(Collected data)
+++++
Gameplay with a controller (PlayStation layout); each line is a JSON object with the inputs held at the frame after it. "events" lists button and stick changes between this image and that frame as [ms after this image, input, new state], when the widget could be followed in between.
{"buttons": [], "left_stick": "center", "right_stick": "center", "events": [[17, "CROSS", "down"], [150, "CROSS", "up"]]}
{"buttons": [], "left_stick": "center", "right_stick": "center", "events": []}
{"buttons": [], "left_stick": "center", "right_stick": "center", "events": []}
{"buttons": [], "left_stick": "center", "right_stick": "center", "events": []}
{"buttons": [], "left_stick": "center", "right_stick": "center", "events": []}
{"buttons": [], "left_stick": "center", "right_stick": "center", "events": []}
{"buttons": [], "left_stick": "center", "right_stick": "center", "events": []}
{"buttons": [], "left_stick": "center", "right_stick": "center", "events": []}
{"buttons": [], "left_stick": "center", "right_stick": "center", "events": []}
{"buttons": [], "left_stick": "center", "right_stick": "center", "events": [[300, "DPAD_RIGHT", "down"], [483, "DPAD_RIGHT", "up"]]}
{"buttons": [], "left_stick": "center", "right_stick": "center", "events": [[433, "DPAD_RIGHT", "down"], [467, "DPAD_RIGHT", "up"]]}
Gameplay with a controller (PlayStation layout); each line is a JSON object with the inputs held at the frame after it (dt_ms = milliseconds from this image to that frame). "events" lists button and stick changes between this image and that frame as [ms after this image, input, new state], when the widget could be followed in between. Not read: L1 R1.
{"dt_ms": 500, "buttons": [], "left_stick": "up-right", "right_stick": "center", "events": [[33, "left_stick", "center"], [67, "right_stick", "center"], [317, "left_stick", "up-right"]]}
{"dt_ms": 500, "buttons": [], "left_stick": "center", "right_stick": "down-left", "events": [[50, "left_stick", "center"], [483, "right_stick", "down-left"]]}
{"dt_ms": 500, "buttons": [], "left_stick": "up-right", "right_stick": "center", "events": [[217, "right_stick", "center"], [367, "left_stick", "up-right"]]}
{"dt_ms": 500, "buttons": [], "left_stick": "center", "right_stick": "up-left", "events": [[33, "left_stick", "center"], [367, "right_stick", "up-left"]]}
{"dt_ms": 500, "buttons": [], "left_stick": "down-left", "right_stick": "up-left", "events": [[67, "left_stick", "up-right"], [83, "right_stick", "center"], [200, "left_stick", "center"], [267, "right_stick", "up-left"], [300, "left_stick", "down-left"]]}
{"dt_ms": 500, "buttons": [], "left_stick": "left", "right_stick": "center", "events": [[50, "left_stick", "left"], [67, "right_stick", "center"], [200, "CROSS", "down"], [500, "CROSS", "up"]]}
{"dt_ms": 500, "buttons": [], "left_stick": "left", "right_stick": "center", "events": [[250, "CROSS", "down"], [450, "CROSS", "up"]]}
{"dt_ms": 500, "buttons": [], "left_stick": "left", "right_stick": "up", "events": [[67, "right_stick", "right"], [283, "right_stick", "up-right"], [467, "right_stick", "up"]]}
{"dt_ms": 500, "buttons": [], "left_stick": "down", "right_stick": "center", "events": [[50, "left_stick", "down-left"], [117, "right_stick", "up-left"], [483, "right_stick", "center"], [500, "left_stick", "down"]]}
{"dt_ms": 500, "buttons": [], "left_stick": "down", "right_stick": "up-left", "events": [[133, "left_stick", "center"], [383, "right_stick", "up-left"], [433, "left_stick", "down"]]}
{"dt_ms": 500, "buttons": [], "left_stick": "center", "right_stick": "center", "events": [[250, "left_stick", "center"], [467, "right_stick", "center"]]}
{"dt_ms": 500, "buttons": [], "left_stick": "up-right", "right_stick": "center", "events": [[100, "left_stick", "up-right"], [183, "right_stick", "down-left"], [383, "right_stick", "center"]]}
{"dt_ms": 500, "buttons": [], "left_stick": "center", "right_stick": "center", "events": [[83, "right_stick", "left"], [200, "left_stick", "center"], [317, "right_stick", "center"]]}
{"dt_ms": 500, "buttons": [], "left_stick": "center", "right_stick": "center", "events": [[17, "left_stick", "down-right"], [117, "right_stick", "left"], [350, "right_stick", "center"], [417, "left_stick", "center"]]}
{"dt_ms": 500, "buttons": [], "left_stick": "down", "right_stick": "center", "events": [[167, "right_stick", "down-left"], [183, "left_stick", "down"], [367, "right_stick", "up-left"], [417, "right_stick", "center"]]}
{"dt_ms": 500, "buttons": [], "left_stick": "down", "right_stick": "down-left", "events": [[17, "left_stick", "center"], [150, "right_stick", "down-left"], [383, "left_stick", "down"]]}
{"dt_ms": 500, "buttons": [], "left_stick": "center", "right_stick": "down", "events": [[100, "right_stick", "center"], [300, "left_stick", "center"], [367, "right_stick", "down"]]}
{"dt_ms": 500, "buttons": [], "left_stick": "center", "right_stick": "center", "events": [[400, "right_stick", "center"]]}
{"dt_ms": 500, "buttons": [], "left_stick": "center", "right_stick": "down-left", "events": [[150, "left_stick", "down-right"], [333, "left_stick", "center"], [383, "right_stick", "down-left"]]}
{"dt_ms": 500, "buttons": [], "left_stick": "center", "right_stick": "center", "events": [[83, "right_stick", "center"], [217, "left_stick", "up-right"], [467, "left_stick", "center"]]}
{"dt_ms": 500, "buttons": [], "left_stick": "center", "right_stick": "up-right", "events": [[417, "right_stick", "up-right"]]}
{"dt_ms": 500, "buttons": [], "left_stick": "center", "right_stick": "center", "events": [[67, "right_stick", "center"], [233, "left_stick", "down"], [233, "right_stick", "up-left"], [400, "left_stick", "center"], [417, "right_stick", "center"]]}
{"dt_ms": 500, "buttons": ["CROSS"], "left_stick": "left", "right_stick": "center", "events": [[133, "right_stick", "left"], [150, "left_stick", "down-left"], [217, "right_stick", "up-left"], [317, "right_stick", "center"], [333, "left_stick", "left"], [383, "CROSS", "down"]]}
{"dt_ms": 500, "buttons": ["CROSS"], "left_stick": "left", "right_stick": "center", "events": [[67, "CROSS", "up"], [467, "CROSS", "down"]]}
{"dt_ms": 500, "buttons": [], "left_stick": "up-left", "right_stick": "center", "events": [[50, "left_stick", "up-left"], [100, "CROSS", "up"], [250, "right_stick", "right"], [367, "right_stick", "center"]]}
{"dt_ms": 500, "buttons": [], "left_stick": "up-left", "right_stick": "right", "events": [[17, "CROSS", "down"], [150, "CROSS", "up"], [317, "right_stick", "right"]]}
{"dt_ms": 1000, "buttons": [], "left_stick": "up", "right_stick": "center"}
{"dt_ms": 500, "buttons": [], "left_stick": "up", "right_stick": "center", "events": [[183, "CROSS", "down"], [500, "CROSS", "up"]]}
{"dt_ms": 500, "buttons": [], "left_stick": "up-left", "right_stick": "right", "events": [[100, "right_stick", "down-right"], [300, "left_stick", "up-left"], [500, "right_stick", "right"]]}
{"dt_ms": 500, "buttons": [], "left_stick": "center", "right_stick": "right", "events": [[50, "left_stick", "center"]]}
+++++
From the first line to the last, reproduce the data above exactly.

Gameplay with a controller (PlayStation layout); each line is a JSON object with the inputs held at the frame after it. "events" lists button and stick changes between this image and that frame as [ms after this image, input, new state], when the widget could be followed in between.
{"buttons": [], "left_stick": "center", "right_stick": "center", "events": [[17, "CROSS", "down"], [150, "CROSS", "up"]]}
{"buttons": [], "left_stick": "center", "right_stick": "center", "events": []}
{"buttons": [], "left_stick": "center", "right_stick": "center", "events": []}
{"buttons": [], "left_stick": "center", "right_stick": "center", "events": []}
{"buttons": [], "left_stick": "center", "right_stick": "center", "events": []}
{"buttons": [], "left_stick": "center", "right_stick": "center", "events": []}
{"buttons": [], "left_stick": "center", "right_stick": "center", "events": []}
{"buttons": [], "left_stick": "center", "right_stick": "center", "events": []}
{"buttons": [], "left_stick": "center", "right_stick": "center", "events": []}
{"buttons": [], "left_stick": "center", "right_stick": "center", "events": [[300, "DPAD_RIGHT", "down"], [483, "DPAD_RIGHT", "up"]]}
{"buttons": [], "left_stick": "center", "right_stick": "center", "events": [[433, "DPAD_RIGHT", "down"], [467, "DPAD_RIGHT", "up"]]}
Gameplay with a controller (PlayStation layout); each line is a JSON object with the inputs held at the frame after it (dt_ms = milliseconds from this image to that frame). "events" lists button and stick changes between this image and that frame as [ms after this image, input, new state], when the widget could be followed in between. Not read: L1 R1.
{"dt_ms": 500, "buttons": [], "left_stick": "up-right", "right_stick": "center", "events": [[33, "left_stick", "center"], [67, "right_stick", "center"], [317, "left_stick", "up-right"]]}
{"dt_ms": 500, "buttons": [], "left_stick": "center", "right_stick": "down-left", "events": [[50, "left_stick", "center"], [483, "right_stick", "down-left"]]}
{"dt_ms": 500, "buttons": [], "left_stick": "up-right", "right_stick": "center", "events": [[217, "right_stick", "center"], [367, "left_stick", "up-right"]]}
{"dt_ms": 500, "buttons": [], "left_stick": "center", "right_stick": "up-left", "events": [[33, "left_stick", "center"], [367, "right_stick", "up-left"]]}
{"dt_ms": 500, "buttons": [], "left_stick": "down-left", "right_stick": "up-left", "events": [[67, "left_stick", "up-right"], [83, "right_stick", "center"], [200, "left_stick", "center"], [267, "right_stick", "up-left"], [300, "left_stick", "down-left"]]}
{"dt_ms": 500, "buttons": [], "left_stick": "left", "right_stick": "center", "events": [[50, "left_stick", "left"], [67, "right_stick", "center"], [200, "CROSS", "down"], [500, "CROSS", "up"]]}
{"dt_ms": 500, "buttons": [], "left_stick": "left", "right_stick": "center", "events": [[250, "CROSS", "down"], [450, "CROSS", "up"]]}
{"dt_ms": 500, "buttons": [], "left_stick": "left", "right_stick": "up", "events": [[67, "right_stick", "right"], [283, "right_stick", "up-right"], [467, "right_stick", "up"]]}
{"dt_ms": 500, "buttons": [], "left_stick": "down", "right_stick": "center", "events": [[50, "left_stick", "down-left"], [117, "right_stick", "up-left"], [483, "right_stick", "center"], [500, "left_stick", "down"]]}
{"dt_ms": 500, "buttons": [], "left_stick": "down", "right_stick": "up-left", "events": [[133, "left_stick", "center"], [383, "right_stick", "up-left"], [433, "left_stick", "down"]]}
{"dt_ms": 500, "buttons": [], "left_stick": "center", "right_stick": "center", "events": [[250, "left_stick", "center"], [467, "right_stick", "center"]]}
{"dt_ms": 500, "buttons": [], "left_stick": "up-right", "right_stick": "center", "events": [[100, "left_stick", "up-right"], [183, "right_stick", "down-left"], [383, "right_stick", "center"]]}
{"dt_ms": 500, "buttons": [], "left_stick": "center", "right_stick": "center", "events": [[83, "right_stick", "left"], [200, "left_stick", "center"], [317, "right_stick", "center"]]}
{"dt_ms": 500, "buttons": [], "left_stick": "center", "right_stick": "center", "events": [[17, "left_stick", "down-right"], [117, "right_stick", "left"], [350, "right_stick", "center"], [417, "left_stick", "center"]]}
{"dt_ms": 500, "buttons": [], "left_stick": "down", "right_stick": "center", "events": [[167, "right_stick", "down-left"], [183, "left_stick", "down"], [367, "right_stick", "up-left"], [417, "right_stick", "center"]]}
{"dt_ms": 500, "buttons": [], "left_stick": "down", "right_stick": "down-left", "events": [[17, "left_stick", "center"], [150, "right_stick", "down-left"], [383, "left_stick", "down"]]}
{"dt_ms": 500, "buttons": [], "left_stick": "center", "right_stick": "down", "events": [[100, "right_stick", "center"], [300, "left_stick", "center"], [367, "right_stick", "down"]]}
{"dt_ms": 500, "buttons": [], "left_stick": "center", "right_stick": "center", "events": [[400, "right_stick", "center"]]}
{"dt_ms": 500, "buttons": [], "left_stick": "center", "right_stick": "down-left", "events": [[150, "left_stick", "down-right"], [333, "left_stick", "center"], [383, "right_stick", "down-left"]]}
{"dt_ms": 500, "buttons": [], "left_stick": "center", "right_stick": "center", "events": [[83, "right_stick", "center"], [217, "left_stick", "up-right"], [467, "left_stick", "center"]]}
{"dt_ms": 500, "buttons": [], "left_stick": "center", "right_stick": "up-right", "events": [[417, "right_stick", "up-right"]]}
{"dt_ms": 500, "buttons": [], "left_stick": "center", "right_stick": "center", "events": [[67, "right_stick", "center"], [233, "left_stick", "down"], [233, "right_stick", "up-left"], [400, "left_stick", "center"], [417, "right_stick", "center"]]}
{"dt_ms": 500, "buttons": ["CROSS"], "left_stick": "left", "right_stick": "center", "events": [[133, "right_stick", "left"], [150, "left_stick", "down-left"], [217, "right_stick", "up-left"], [317, "right_stick", "center"], [333, "left_stick", "left"], [383, "CROSS", "down"]]}
{"dt_ms": 500, "buttons": ["CROSS"], "left_stick": "left", "right_stick": "center", "events": [[67, "CROSS", "up"], [467, "CROSS", "down"]]}
{"dt_ms": 500, "buttons": [], "left_stick": "up-left", "right_stick": "center", "events": [[50, "left_stick", "up-left"], [100, "CROSS", "up"], [250, "right_stick", "right"], [367, "right_stick", "center"]]}
{"dt_ms": 500, "buttons": [], "left_stick": "up-left", "right_stick": "right", "events": [[17, "CROSS", "down"], [150, "CROSS", "up"], [317, "right_stick", "right"]]}
{"dt_ms": 1000, "buttons": [], "left_stick": "up", "right_stick": "center"}
{"dt_ms": 500, "buttons": [], "left_stick": "up", "right_stick": "center", "events": [[183, "CROSS", "down"], [500, "CROSS", "up"]]}
{"dt_ms": 500, "buttons": [], "left_stick": "up-left", "right_stick": "right", "events": [[100, "right_stick", "down-right"], [300, "left_stick", "up-left"], [500, "right_stick", "right"]]}
{"dt_ms": 500, "buttons": [], "left_stick": "center", "right_stick": "right", "events": [[50, "left_stick", "center"]]}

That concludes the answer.